** Opening Extract provided block **

Plein Air Painting Sites on The Big Island of Hawaii


This is an amazing plein air painting site "at the end of the road" on the most Northerly point of the Big Island of Hawaii.

Best Time to paint at this spot is after lunch from 2pm onwards because of the light. Plan to have lunch at The Bamboo Restaurant in the old Hawaiian town of Hawi first.

To Get There from Kailua-Kona area: Go North on Route 19 along the coast - take Route 270 past Kawaihae to Hawi - have lunch and then proceed about another 6 miles to Pololu Valley Lookout. This spot is about 600 ft. above the ocean on a cliff. You can paint right by your car, or, take the steep trail down. There is a spot a short distance down the trail that is suitable as a painting spot. Spectacular views of cliffs, beach and surf. If you paint on the cliff top by your car, it is windy. If you go down the trail a bit, you are sheltered from the wind.

The trail is not recommended for anyone who has physical challenges as it is rocky and steep. Wear shoes with a good tread if you venture down this trail. It is worth it!

No Bathrooms at this spot - bring your own water and food - or eat at Hawi.


If you are on the Eastern side of the Big Island of Hawaii, this plein air painting site is a "must do" because of the truly spectacular Akaka Falls (420 ft. drop) that are a short hike from the parking lot at Akaka Falls State Park.

** Closing Extract provided block **
** Opening Information provided block **

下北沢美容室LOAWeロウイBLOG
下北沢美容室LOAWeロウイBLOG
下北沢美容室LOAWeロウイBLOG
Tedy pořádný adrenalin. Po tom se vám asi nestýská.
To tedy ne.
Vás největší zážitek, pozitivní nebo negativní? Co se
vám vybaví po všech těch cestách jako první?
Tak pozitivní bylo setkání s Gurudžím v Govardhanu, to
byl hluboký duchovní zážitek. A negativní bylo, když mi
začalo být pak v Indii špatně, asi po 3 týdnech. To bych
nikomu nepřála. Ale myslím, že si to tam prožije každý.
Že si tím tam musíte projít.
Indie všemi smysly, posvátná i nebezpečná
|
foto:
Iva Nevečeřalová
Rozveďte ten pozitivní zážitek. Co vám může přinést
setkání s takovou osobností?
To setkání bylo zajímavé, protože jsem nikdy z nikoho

** Closing Information provided block **
** Opening Information provided block **

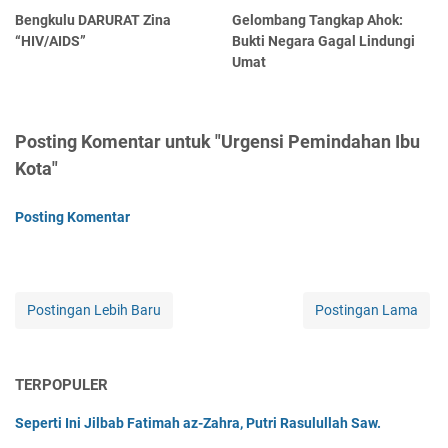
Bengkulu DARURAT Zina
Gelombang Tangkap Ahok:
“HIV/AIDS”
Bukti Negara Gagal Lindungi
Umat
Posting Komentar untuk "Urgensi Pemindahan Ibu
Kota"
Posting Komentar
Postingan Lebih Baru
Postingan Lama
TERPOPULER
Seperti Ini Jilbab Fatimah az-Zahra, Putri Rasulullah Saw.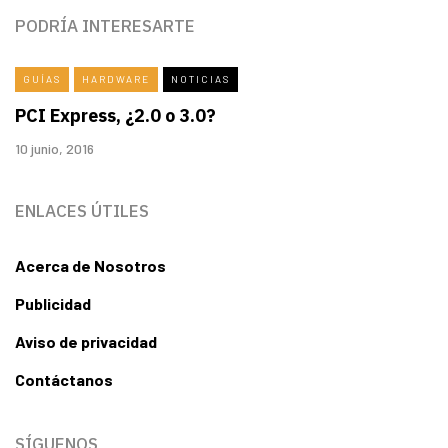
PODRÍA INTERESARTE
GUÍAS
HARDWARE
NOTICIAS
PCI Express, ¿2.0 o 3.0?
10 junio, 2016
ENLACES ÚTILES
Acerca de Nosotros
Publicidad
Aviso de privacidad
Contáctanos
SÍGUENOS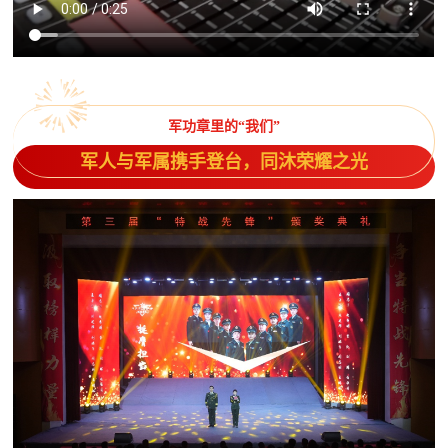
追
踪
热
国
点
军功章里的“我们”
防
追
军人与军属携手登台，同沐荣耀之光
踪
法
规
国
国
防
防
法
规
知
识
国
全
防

** Closing Information provided block **

» What you need to do:
**a)** On the Big Island painting sites page, how high above the ocean is the Pololu Valley Lookout?
**b)** Please extract, word for word, the stretch of the Big Island painting sites page from "To Get There" through "is worth it!".

» Answers for each item:
**a)** It sits about 600 ft. above the ocean on a cliff.

**b)**
To Get There from Kailua-Kona area: Go North on Route 19 along the coast - take Route 270 past Kawaihae to Hawi - have lunch and then proceed about another 6 miles to Pololu Valley Lookout. This spot is about 600 ft. above the ocean on a cliff. You can paint right by your car, or, take the steep trail down. There is a spot a short distance down the trail that is suitable as a painting spot. Spectacular views of cliffs, beach and surf. If you paint on the cliff top by your car, it is windy. If you go down the trail a bit, you are sheltered from the wind.

The trail is not recommended for anyone who has physical challenges as it is rocky and steep. Wear shoes with a good tread if you venture down this trail. It is worth it!